Fang will take on Malaysia’s Cheah Liek Hou who defeated Taiyo Imai of Japan 21-19 21-16 in the other semifinal.
Cheah will then partner with Mohd. Fariz Ahmad Azri as they take on Watcharaphon Chok-Uthaikul/Pricha Somsiri of Thailand in the men’s doubles SU5 final.
Men’s singles Wheelchair 2 (WH2) world champion Kim Jungjun (Korea) appeared a little worried and admitted to being surprised by the performance of his opponent, 18-year-old Daiki Kajiwara (Japan), as the young Japanese held Kim point for point before finally succumbing 19-21 15-21.
Kim had actually been told by Chan Ho Yuen (Hong Kong China) about Kajiwara.
“Chan told me I should be aware of what a good athlete Daiki is. He’s young but he’s highly skilled. Maybe he lacked experience this time but give him a year or so and I think it will be difficult to beat him,” said Kim, who will play Chan in another one of their much-anticipated finals.
“Chan is someone I want to beat every time but we’re equally matched and now it’s not so easy. I get nervous every time before we meet but I’m now also feeling confident,” he added.
The women’s wheelchair events provided the spectators with some nail-biting moments as well.
Emine Seckin (Turkey) and Rie Ogura (Japan) battled it out for more than an hour in the WH2 category before Seckin triumphed, 15-21 22-20 27-25.
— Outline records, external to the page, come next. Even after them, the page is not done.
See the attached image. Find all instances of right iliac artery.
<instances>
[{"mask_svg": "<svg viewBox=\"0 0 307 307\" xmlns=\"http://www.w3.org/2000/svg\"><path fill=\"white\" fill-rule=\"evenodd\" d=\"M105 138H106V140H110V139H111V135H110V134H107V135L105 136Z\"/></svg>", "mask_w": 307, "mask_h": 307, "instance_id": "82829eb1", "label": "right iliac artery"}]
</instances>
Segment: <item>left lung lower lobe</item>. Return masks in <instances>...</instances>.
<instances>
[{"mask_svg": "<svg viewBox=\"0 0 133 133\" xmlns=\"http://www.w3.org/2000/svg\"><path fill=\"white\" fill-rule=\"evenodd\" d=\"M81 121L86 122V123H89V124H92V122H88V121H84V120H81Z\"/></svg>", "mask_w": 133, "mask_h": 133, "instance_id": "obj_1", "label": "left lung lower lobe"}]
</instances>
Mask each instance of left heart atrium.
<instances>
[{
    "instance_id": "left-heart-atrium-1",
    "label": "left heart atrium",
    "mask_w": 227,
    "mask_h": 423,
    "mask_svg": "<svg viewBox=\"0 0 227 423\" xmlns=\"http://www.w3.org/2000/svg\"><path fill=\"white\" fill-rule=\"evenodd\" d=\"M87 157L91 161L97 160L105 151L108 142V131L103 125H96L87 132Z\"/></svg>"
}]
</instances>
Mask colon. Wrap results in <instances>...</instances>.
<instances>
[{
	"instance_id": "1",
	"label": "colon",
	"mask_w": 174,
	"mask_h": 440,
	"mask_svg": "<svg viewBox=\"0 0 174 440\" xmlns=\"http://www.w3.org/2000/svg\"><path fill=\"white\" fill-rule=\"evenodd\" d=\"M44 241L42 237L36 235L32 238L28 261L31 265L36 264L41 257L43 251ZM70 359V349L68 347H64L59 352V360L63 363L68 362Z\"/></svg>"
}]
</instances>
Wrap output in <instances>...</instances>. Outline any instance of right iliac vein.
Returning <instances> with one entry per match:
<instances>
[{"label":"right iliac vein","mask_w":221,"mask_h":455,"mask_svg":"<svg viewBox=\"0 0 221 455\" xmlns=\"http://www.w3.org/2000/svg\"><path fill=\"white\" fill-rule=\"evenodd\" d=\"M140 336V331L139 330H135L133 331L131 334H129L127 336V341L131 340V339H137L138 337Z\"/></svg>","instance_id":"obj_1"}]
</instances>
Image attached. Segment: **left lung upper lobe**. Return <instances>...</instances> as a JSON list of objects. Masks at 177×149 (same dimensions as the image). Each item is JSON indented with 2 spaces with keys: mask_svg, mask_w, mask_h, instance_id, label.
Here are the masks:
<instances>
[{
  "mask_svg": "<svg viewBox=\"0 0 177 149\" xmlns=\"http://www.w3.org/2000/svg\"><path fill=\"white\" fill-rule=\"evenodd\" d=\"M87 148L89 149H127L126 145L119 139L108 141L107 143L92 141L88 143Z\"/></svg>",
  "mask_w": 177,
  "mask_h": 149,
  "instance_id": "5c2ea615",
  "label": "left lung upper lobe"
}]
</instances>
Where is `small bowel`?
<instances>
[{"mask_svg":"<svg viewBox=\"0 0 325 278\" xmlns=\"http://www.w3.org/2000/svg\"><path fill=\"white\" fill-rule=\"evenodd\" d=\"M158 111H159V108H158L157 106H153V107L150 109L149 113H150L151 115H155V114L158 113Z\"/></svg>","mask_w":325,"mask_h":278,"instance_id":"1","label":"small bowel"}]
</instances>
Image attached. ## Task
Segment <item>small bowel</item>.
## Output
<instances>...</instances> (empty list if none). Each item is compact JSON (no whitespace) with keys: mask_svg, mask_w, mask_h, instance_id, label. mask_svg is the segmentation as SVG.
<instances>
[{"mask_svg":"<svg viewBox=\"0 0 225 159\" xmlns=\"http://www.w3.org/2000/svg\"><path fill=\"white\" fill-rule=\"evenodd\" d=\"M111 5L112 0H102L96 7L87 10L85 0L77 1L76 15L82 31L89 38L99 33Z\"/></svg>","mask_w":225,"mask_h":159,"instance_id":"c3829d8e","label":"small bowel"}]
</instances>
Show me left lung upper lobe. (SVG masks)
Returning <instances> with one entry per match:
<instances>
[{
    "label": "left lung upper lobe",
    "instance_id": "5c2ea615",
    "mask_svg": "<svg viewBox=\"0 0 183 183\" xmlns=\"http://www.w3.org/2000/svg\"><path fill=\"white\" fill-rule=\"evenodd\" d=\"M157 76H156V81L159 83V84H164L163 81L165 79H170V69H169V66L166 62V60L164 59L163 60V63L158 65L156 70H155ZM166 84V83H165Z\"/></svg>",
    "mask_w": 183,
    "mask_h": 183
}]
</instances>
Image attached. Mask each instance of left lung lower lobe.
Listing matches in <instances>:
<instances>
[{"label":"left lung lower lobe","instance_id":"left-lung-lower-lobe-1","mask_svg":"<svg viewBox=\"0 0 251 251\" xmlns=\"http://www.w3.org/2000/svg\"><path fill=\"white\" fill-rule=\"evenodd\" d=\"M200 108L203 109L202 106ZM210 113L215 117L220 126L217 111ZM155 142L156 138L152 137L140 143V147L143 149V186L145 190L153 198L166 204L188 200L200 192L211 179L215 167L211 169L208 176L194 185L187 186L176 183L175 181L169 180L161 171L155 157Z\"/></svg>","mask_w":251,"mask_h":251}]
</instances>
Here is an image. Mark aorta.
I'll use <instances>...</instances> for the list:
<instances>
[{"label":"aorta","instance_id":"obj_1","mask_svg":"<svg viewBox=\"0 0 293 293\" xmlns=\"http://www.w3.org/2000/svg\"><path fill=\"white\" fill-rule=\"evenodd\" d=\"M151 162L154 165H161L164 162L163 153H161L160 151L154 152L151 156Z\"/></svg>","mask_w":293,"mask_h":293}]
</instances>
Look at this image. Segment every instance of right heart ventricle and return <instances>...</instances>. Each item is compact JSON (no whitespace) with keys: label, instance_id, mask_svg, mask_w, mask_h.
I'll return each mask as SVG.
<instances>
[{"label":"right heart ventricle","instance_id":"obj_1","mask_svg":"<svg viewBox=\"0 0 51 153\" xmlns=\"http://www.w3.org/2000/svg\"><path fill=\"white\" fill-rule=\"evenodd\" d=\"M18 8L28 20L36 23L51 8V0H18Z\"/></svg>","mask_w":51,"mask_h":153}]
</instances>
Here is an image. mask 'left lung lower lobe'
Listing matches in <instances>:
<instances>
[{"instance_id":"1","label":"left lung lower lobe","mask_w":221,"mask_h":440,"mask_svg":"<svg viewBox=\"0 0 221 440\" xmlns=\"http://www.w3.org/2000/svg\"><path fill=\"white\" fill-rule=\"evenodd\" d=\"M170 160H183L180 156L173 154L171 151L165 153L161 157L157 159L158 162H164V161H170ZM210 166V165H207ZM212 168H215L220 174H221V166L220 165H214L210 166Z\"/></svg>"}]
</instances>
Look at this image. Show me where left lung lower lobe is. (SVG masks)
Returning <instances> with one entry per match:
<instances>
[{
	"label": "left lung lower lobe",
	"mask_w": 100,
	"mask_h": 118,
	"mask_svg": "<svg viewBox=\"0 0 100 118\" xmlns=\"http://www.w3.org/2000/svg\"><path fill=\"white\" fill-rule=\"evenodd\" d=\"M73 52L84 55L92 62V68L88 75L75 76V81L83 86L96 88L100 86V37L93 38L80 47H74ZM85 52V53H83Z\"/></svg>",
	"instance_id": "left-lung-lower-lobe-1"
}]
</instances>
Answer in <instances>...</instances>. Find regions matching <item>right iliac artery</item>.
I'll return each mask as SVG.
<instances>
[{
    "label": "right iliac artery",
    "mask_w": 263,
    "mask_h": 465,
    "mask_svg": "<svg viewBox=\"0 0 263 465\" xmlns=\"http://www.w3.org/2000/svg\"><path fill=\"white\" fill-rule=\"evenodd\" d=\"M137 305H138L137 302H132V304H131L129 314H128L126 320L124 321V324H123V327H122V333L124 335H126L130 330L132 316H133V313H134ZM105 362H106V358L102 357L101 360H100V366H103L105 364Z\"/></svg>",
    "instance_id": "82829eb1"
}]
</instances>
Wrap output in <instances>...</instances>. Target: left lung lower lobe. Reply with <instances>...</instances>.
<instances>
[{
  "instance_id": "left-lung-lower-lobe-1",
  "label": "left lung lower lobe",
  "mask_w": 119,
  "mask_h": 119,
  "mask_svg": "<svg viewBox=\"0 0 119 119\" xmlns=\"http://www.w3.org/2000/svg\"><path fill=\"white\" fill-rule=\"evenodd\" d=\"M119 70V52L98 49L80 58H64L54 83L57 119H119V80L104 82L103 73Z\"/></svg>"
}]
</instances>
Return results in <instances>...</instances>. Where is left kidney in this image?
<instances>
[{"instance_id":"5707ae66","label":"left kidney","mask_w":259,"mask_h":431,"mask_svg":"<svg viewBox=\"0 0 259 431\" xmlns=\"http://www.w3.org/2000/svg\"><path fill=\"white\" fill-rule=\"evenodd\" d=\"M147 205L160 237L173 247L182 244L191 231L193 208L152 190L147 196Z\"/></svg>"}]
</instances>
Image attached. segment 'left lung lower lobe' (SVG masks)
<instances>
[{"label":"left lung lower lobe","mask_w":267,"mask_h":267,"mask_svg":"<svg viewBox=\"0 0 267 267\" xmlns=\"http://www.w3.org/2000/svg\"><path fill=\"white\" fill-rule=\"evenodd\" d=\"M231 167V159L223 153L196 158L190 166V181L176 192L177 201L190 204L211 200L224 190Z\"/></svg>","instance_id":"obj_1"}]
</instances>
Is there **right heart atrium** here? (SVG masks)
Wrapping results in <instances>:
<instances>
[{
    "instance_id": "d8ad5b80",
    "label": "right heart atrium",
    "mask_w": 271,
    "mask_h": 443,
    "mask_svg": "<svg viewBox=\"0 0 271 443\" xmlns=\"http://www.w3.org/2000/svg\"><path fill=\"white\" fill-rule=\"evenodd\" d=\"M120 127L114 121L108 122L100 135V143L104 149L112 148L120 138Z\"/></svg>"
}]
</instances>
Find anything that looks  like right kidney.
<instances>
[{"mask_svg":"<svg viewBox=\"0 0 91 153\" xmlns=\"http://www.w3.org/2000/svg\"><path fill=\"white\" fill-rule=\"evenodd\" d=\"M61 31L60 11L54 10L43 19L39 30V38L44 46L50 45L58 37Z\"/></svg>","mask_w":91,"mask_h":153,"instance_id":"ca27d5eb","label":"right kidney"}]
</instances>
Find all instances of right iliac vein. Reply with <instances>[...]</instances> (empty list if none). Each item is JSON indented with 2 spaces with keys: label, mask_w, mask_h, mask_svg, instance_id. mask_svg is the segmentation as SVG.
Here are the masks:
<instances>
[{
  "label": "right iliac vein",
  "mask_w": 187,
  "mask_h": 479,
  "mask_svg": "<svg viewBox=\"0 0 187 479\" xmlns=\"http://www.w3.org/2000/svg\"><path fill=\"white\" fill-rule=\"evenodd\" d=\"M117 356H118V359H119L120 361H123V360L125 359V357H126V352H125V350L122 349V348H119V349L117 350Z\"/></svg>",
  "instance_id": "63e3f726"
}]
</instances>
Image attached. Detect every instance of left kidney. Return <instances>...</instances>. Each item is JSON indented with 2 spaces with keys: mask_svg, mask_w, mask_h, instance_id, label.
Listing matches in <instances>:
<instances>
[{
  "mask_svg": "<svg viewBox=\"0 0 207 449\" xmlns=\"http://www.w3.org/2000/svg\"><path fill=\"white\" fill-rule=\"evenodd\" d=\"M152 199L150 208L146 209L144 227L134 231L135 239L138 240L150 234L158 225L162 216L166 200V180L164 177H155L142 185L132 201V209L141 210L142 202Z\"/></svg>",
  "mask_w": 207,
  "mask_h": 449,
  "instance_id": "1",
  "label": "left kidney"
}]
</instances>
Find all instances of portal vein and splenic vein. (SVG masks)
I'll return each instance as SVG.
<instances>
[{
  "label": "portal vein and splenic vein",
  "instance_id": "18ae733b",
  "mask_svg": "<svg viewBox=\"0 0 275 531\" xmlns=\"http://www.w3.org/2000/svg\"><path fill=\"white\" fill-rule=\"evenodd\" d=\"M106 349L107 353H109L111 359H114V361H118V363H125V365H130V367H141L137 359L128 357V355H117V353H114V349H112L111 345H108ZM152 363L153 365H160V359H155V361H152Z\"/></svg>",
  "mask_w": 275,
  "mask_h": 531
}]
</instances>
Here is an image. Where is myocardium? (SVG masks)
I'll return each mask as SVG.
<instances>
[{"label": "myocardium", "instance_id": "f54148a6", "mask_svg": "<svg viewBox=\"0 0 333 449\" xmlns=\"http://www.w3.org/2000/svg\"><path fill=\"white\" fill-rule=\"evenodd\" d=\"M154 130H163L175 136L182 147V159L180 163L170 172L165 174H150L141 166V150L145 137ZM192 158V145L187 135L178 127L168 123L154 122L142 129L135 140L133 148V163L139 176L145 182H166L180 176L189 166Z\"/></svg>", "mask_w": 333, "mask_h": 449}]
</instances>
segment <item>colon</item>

“It was hard and I played the women’s doubles too but every time I’m on court I don’t think about how tired I am. I just think about how to win this match. After each match, I think about what I did right and wrong and how to fix these mistakes,” said Seckin.
Seckin and To Man Kei (Belgium) lost their semifinal to Thailand’s Amnouy Weiwithan/Sujirat Pookham 21-13 21-7 in women’s doubles.
Valeska Knoblauch (Germany) was all smiles after defeating Karin Suter-Erath (Switzerland) in the women’s singles Wheelchair 1 (WH1) semifinal but admitted to being taken to task for 73 minutes by the Swiss.
“I didn’t expect it to be easy. I went in nervous and maybe was even gripping my racket rather hard but now I feel good. In the third, I was on the side of the court that felt windy. It was tricky because I didn’t have any length in my shots so I had to change my game,” said Knoblauch, for whom this win makes up for the disappointment of losing in the quarterfinals of the World Championships in Basel last month.
Knoblauch will play the final against world champion Sarina Satomi (Japan) who ousted Sujirat Pookham (Thailand) 22-20 21-17.
Japan is also in the women’s doubles WH1-2 final, represented by Rie Ogura and Ikumi Fuke, who defeated Henriette Koosz/Marcela Quinteros Covella 21-12 21-7.
Ogura/Fuke will play local favourites and top seeds Amnouy Weiwithan/Sujirat Pookham.